Judging by just our intuition we will guess that the activation map for the Walking class and the Climbing Stairs class will be very similar, because of the similarity between these two activities. But from the activation map shown above, we can see that two classes have some significant differences. For the Climbing Stairs class, the data points which have very significant differences between them are weighted the most where as most of other data points are assigned very low weight. Hence, the CNN model is looking for these significant change in the value of the data points when deciding for the Climbing Stairs class.
For the Running class, most higher value data points are assigned greater weight as evident in the above figure. So any rapid changes in the sensor value is the driving characteristics that the CNN model is looking for when deciding on the Running class.
Conclusion
In this project we tried to understand the working of human activity recognition systems. To this end I trained a CNN classifier on the raw sensor segment data and used class activation maps to show the importance of each value in the input segment towards the decision made by the CNN classifier. I selected six different activities 1) Sitting, 2) Walking, 3) Climbing Stairs, 4) Running, 5) Knees Bending, and 6) Cycling for visualization.
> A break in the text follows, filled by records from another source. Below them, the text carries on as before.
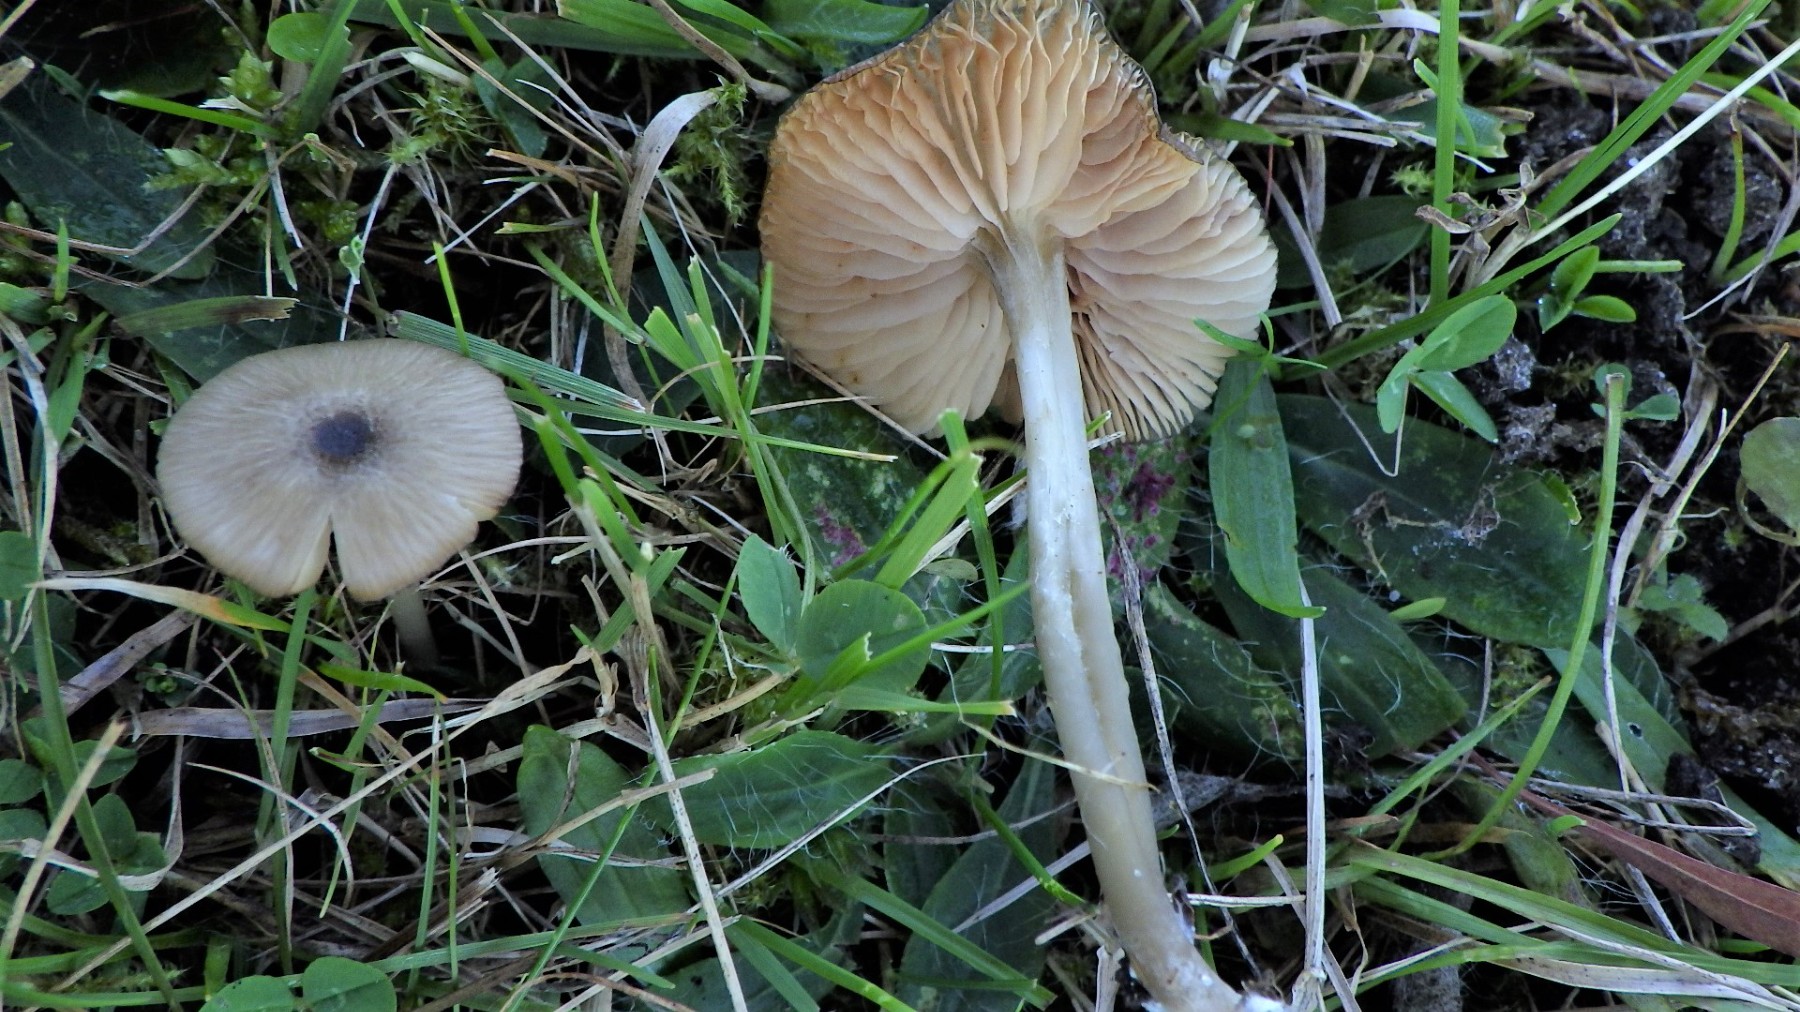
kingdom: Fungi
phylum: Basidiomycota
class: Agaricomycetes
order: Agaricales
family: Entolomataceae
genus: Entoloma
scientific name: Entoloma exile
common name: rødplettet rødblad
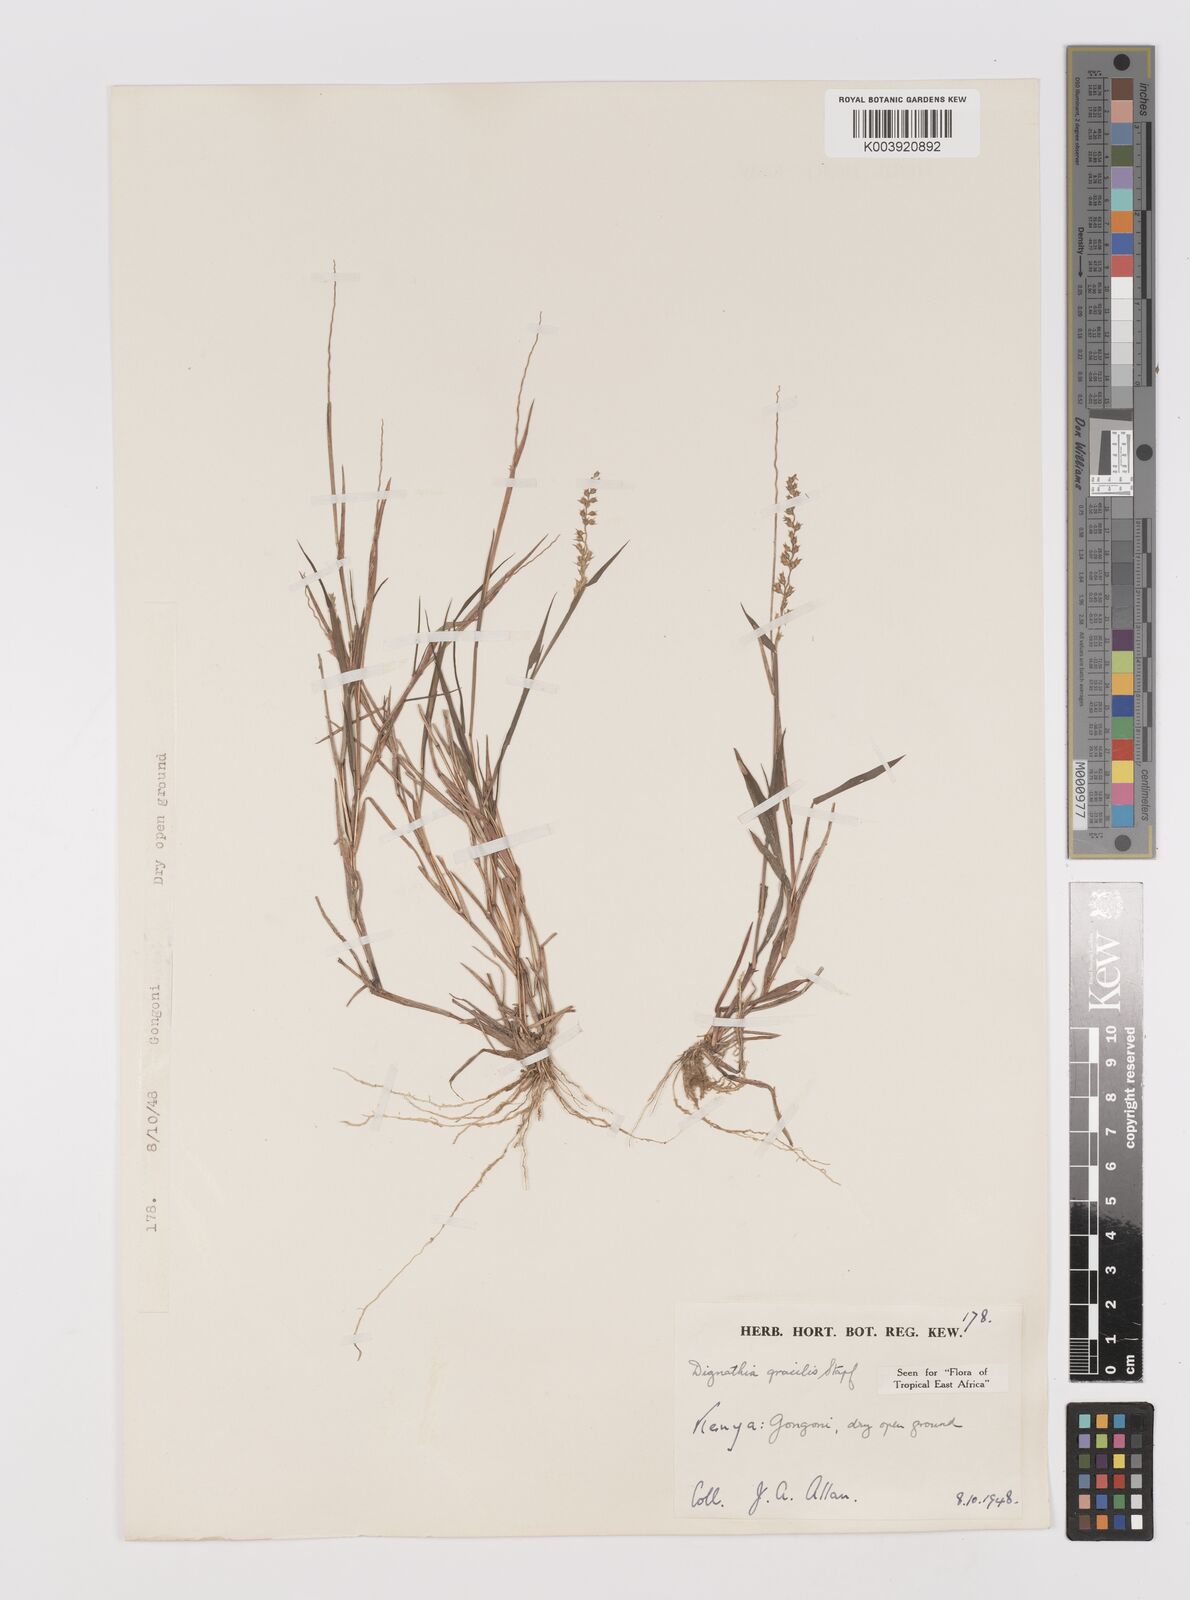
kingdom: Plantae
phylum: Tracheophyta
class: Liliopsida
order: Poales
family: Poaceae
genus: Dignathia
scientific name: Dignathia gracilis
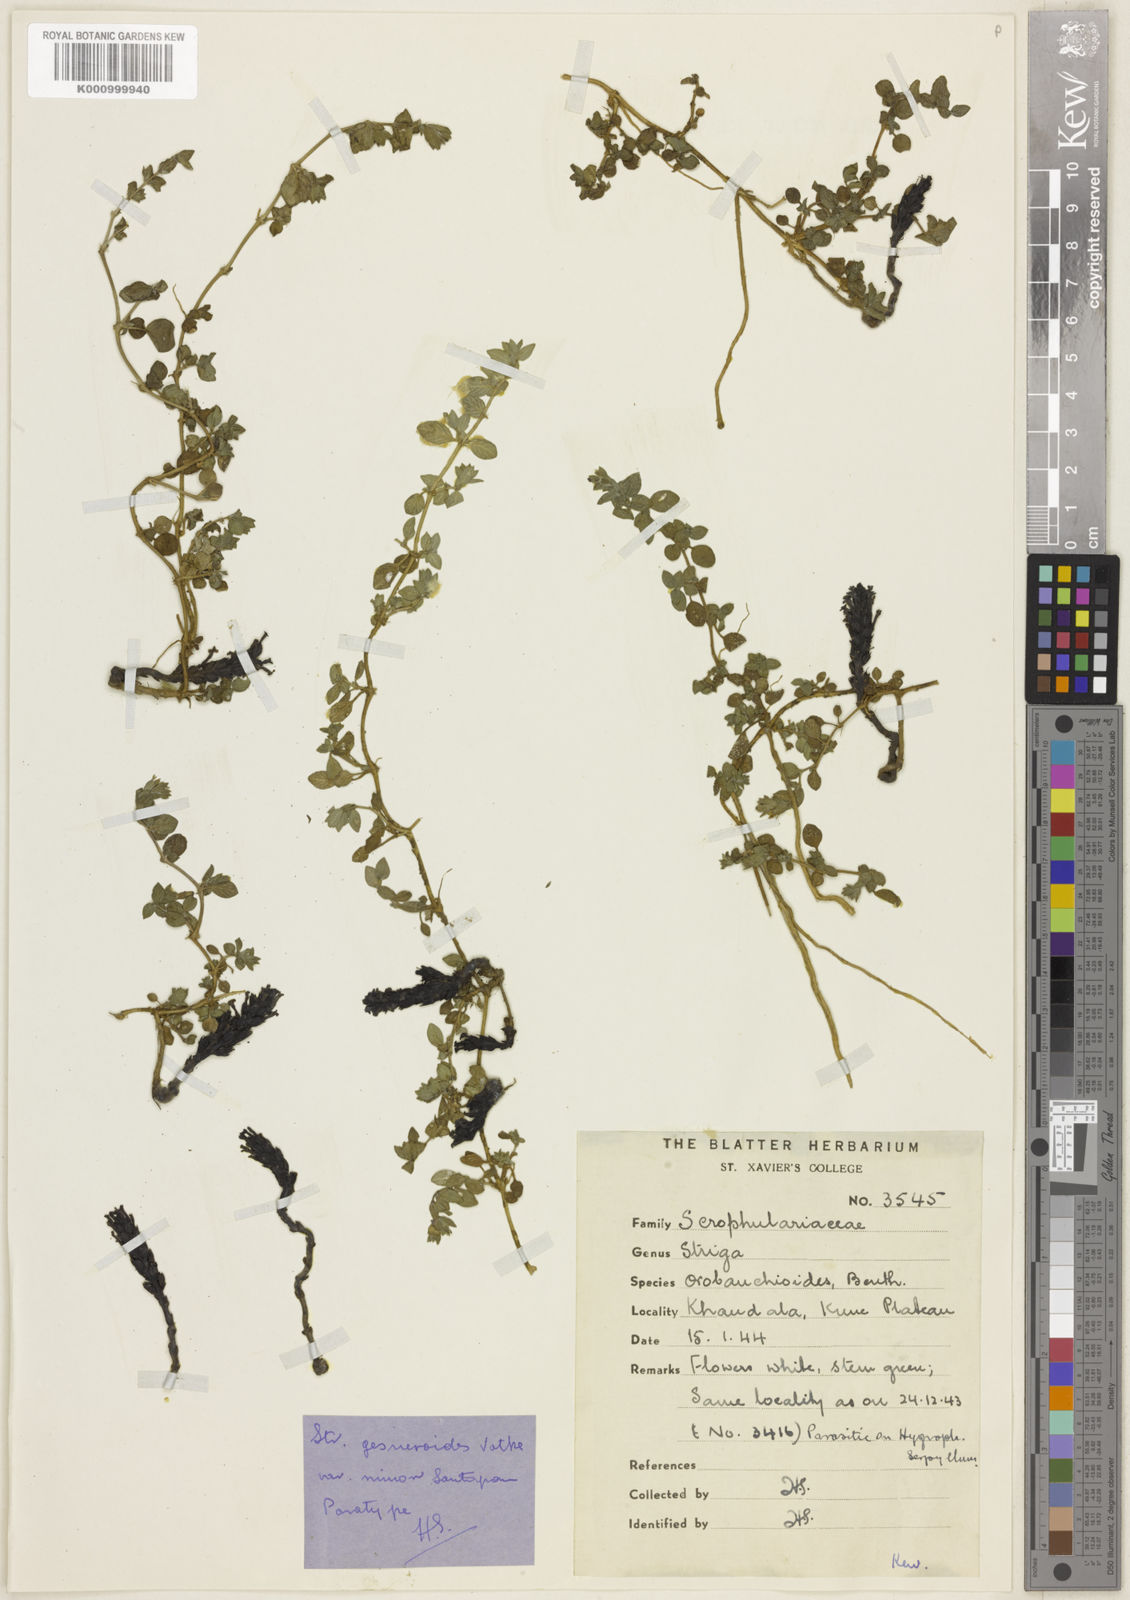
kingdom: Plantae
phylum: Tracheophyta
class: Magnoliopsida
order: Lamiales
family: Orobanchaceae
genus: Striga
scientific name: Striga
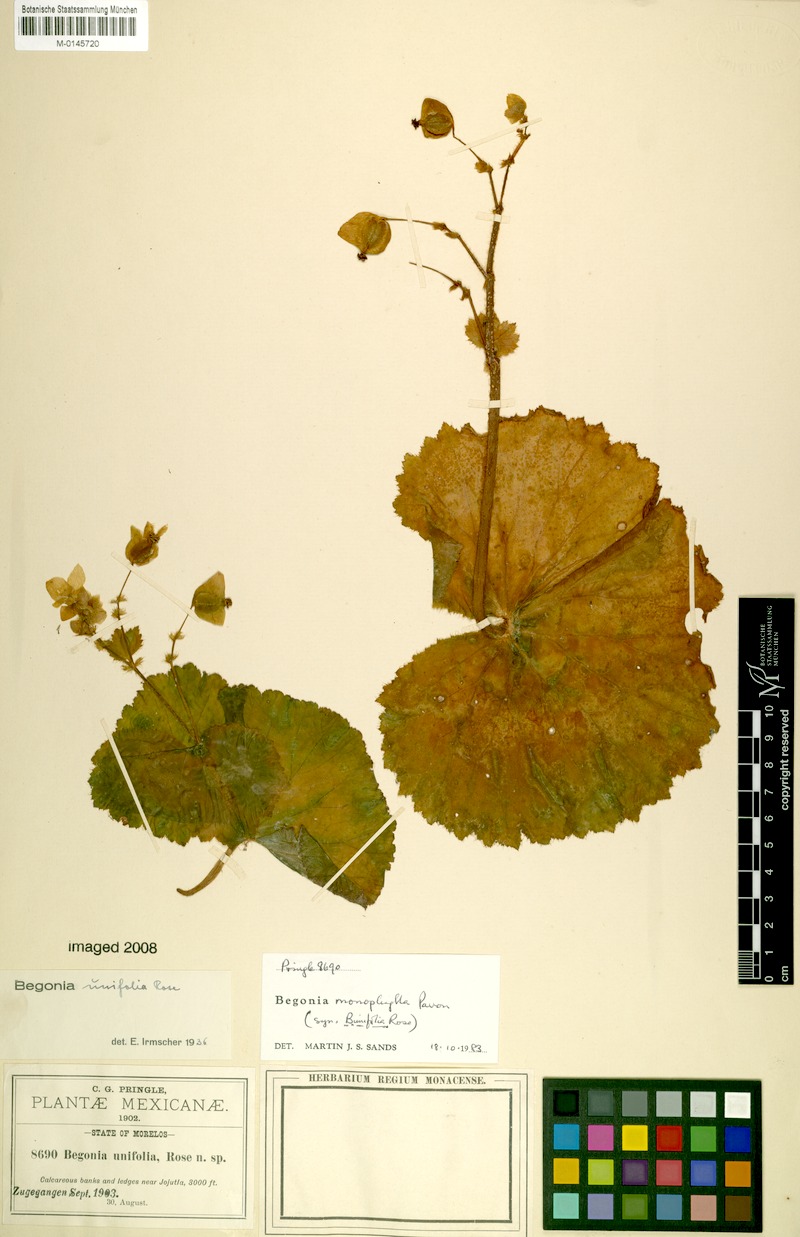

A random sample for each activity was obtained from the test set, and the class activation map for each sample was computed and plotted. From these graphs we can see that how the different signal characteristics affects the decision of the CNN classifier. We have shown that for activity involving higher degree of motions like running and cycling, rapid changes in the sensor signal has more weight to the decision made by the CNN model. And similarly for activities with lesser motions like sitting and knees bending slower changes and trend in the signal contributes more towards the decision made by the CNN model. From the these experiments we have tried to understand the inner working of a human activity recognition system and I believe the findings shown in this paper certainly helps us interpret the deep neural network models and answer fundamental questions like “Why do these deep model work so well?” and “What are these deep network basing their decisions on?”.